Development of Tools for Genomic-Editing of the P1 Periplasmic Region of YidC: CRISPR/Cas9 Coupled with Lambda Red Recombineering in Escherichia coli MG1655.

SUMMARY YidC is a conserved and essential protein that plays a role in the insertion and folding of Sec-dependent and Sec-independent membrane proteins. It has six transmembrane domains and one large 35 kDa periplasmic domain (P1) positioned between transmembrane domains 1 and 2. Although YidC is found across all domains of life, only P1 seems to be evolutionarily conserved among Gram-negative bacteria, suggesting that the YidC P1 domain serves an important function.
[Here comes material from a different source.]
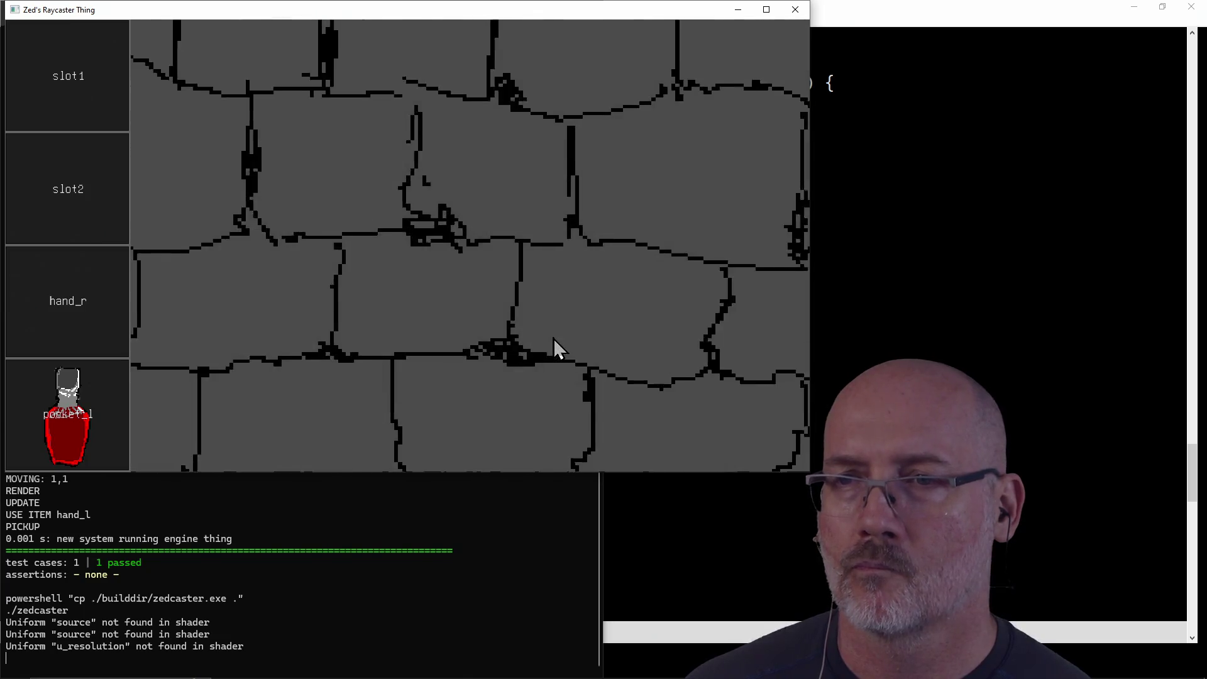
key(d)
key(d)
key(d)
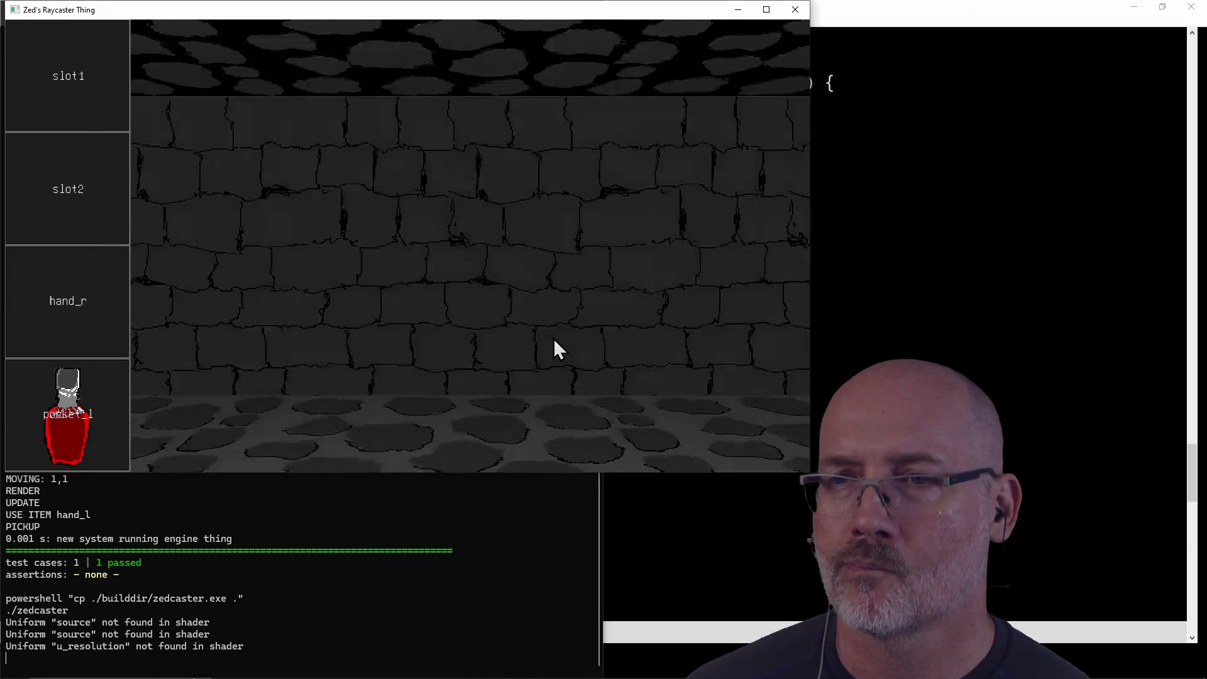
key(d)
Previous studies have attempted to study the P1 domain of YidC by using P1-specific antisense RNA to knock out expression of YidC; however, this did not eliminate leaky expression of YidC nor allow specific study of the P1 domain. To create a clear genetic background for the study of the P1 domain of YidC, this study aimed to couple Lambda Red Recombineering (LRR) with CRISPR/Cas9 to create a scarless genomic deletion of the P1 domain of YidC. Sequential transformation of LRR and CRISPR/Cas9 machinery into Escherichia coli MG1655 resulted in numerous viable colonies. However, further investigation via colony PCR and Sanger sequencing showed inconclusive results as to whether or not a successful P1 deletion in YidC was generated. Furthermore, while Sanger sequencing indicated successful assembly of CRISPR guide RNA, the CRISPR/Cas9 activity of our cloned pCRISPR appears to be ineffective at killing wild type cells, suggesting that CRISPR/Cas9 effectiveness is highly dependent on the target site of the gRNA. This study provides useful insight for futures studies hoping to make genomic deletions in essential genes using the CRISPR/Cas9 system in tandem with Lambda Red Recombineering.